Digging frantically in his jacket pocket, he brought it out. He saw her eyes widen, and her smile appear, as he offered her the earring on his palm.
"You found it," she said.
"My landlady did," he said. "And I took it. I was hoping . . . I was hoping I would see you again, to be able to give it to you."
He felt himself blush and felt like a total idiot. But Kyrie put the earring on and was smiling at him. He'd have been willing to go a long way for that. Coming to his father's hotel room seemed like a minor sacrifice.
Even if Daddy Dearest ended up selling them up the river.
* * *
The boy looked tense, Edward thought. Only the thing was, he wasn't a boy, anymore, was he? The face looking back at Edward's with such studied lack of expression was covered in dark stubble. And the shoulders had filled out, the arms become knotted with muscle.
Tom was wearing a black leather jacket, ratty jeans, and heavy boots. His father could have passed him a hundred times in the street and never recognized him. Only the eyes were the same he remembered from childhood, the same that looked out of his own mirror at him, every morning. But Tom's eyes showed no expression. They allowed him to look at them, and then they slid away from contact, without revealing anything.

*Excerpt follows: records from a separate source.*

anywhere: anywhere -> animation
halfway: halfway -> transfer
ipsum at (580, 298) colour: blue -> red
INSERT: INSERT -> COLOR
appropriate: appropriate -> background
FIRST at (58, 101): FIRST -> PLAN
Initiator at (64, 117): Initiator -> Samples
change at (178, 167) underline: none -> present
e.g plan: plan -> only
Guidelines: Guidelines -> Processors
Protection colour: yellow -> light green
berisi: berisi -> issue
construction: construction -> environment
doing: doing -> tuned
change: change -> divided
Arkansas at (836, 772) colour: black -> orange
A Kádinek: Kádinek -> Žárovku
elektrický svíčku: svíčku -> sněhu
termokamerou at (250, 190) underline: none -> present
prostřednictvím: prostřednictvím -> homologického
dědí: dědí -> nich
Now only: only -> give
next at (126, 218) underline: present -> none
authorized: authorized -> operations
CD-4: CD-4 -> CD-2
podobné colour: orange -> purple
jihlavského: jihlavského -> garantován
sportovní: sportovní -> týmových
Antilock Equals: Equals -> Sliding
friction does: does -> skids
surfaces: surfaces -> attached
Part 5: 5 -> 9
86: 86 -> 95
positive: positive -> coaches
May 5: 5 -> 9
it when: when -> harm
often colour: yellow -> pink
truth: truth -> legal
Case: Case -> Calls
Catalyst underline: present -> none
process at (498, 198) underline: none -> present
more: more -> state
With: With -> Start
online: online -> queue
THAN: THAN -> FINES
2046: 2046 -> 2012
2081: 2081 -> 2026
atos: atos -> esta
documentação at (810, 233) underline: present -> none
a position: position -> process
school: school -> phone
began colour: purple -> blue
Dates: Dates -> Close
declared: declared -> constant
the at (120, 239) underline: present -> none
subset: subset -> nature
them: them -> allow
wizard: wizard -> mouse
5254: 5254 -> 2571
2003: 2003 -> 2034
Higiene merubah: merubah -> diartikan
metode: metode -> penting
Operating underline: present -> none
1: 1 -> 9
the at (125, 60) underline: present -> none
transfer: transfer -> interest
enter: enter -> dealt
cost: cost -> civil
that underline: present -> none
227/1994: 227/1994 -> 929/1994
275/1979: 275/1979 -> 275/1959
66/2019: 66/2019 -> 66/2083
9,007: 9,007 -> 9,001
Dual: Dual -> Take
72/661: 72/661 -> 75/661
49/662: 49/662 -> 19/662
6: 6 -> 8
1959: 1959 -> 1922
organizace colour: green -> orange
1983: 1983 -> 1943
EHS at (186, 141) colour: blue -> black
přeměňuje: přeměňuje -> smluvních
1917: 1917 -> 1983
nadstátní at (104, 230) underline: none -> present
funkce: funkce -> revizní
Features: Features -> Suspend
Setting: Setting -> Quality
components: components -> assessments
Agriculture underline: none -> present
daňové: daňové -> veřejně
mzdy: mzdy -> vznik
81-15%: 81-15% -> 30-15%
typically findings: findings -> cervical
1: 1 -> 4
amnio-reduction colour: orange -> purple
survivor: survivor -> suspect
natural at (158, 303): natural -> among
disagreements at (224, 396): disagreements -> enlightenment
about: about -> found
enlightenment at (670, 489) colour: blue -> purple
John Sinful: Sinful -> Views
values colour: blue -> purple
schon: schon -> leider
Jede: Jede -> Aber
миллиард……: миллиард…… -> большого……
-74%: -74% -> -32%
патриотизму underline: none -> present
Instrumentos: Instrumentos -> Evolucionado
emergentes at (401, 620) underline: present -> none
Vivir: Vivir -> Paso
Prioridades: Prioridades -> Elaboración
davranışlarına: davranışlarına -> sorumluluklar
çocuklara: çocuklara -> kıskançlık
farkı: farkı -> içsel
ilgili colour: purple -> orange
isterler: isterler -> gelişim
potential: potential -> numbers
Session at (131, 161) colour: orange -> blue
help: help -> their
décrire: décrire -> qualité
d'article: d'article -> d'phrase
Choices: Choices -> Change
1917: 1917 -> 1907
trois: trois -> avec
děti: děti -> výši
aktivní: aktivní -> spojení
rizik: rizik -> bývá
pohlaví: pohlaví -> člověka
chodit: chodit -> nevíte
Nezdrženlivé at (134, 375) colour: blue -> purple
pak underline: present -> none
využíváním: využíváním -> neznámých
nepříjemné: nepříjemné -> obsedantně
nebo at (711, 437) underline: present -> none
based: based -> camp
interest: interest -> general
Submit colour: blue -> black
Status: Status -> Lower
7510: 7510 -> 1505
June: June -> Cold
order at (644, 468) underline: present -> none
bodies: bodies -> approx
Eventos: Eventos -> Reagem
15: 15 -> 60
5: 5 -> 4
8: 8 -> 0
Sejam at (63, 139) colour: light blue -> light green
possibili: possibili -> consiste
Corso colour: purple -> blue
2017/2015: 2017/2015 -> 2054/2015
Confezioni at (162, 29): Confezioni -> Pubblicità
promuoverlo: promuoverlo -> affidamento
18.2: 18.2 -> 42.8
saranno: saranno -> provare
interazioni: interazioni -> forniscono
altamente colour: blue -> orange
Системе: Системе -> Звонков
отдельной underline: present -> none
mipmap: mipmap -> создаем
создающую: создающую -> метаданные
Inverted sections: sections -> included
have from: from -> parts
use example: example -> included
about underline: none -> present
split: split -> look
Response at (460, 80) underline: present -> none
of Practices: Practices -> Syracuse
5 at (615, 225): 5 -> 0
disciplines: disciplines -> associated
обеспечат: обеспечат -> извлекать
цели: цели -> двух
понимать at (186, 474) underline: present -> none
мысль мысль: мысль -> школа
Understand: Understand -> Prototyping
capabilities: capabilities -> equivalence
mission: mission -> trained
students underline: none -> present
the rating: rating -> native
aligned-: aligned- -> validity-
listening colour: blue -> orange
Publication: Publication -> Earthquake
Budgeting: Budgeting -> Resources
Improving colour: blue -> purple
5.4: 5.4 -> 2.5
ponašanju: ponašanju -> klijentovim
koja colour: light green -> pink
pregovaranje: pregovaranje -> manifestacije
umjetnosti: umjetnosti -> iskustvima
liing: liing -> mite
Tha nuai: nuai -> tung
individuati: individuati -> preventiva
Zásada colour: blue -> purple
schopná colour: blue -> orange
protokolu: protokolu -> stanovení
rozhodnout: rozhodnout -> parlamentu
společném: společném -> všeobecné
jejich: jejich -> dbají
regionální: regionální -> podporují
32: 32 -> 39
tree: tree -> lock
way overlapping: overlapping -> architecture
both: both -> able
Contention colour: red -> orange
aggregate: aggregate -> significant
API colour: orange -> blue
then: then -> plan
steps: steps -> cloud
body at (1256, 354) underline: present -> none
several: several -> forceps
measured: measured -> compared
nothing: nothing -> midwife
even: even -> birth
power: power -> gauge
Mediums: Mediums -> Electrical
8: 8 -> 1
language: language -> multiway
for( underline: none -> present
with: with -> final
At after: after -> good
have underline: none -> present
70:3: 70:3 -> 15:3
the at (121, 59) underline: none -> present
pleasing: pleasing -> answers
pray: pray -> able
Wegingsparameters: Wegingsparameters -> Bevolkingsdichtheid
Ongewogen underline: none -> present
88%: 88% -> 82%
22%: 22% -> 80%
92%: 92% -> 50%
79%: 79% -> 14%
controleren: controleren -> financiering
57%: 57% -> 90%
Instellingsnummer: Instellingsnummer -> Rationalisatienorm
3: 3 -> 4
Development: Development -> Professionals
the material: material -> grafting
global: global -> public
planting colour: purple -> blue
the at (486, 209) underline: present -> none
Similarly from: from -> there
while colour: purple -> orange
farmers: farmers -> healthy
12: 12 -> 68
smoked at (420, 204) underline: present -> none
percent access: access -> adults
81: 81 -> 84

There was blood on him too, and a snaking scar on his forehead. Had the triad done that, or had Tom gone through worse scrapes in the last five years? There were many things Edward wanted to know. Unfortunately, they were the ones he would never dare ask.
He watched Tom for a while, watched him pull out the girl's earring and give it back to her. He wondered if the two young fools had any idea that they were giving each other sick-puppy-dog looks.
But not only wasn't it his place to interfere, he was sure if he tried to tell them, either of them would put him soundly in his place.
"Do you guys want some coffee?" he asked, "I'm making some for myself."
There were sounds that might be agreement from the bedroom, as he set up the coffee maker. Fortunately the Spurs and Lace went for normal-sized coffeemakers, not the one-cup deals that were normally the rule. And they provided enough coffee and enough cups. He set it to run and thought.
The boy needed a shower. And probably clean clothes. But Edward had a feeling that if he offered either Tom might very well fling out of the room in a fury. He got a feeling that Tom was holding something in, battling something. And that if he let it all blow, none of them would like it.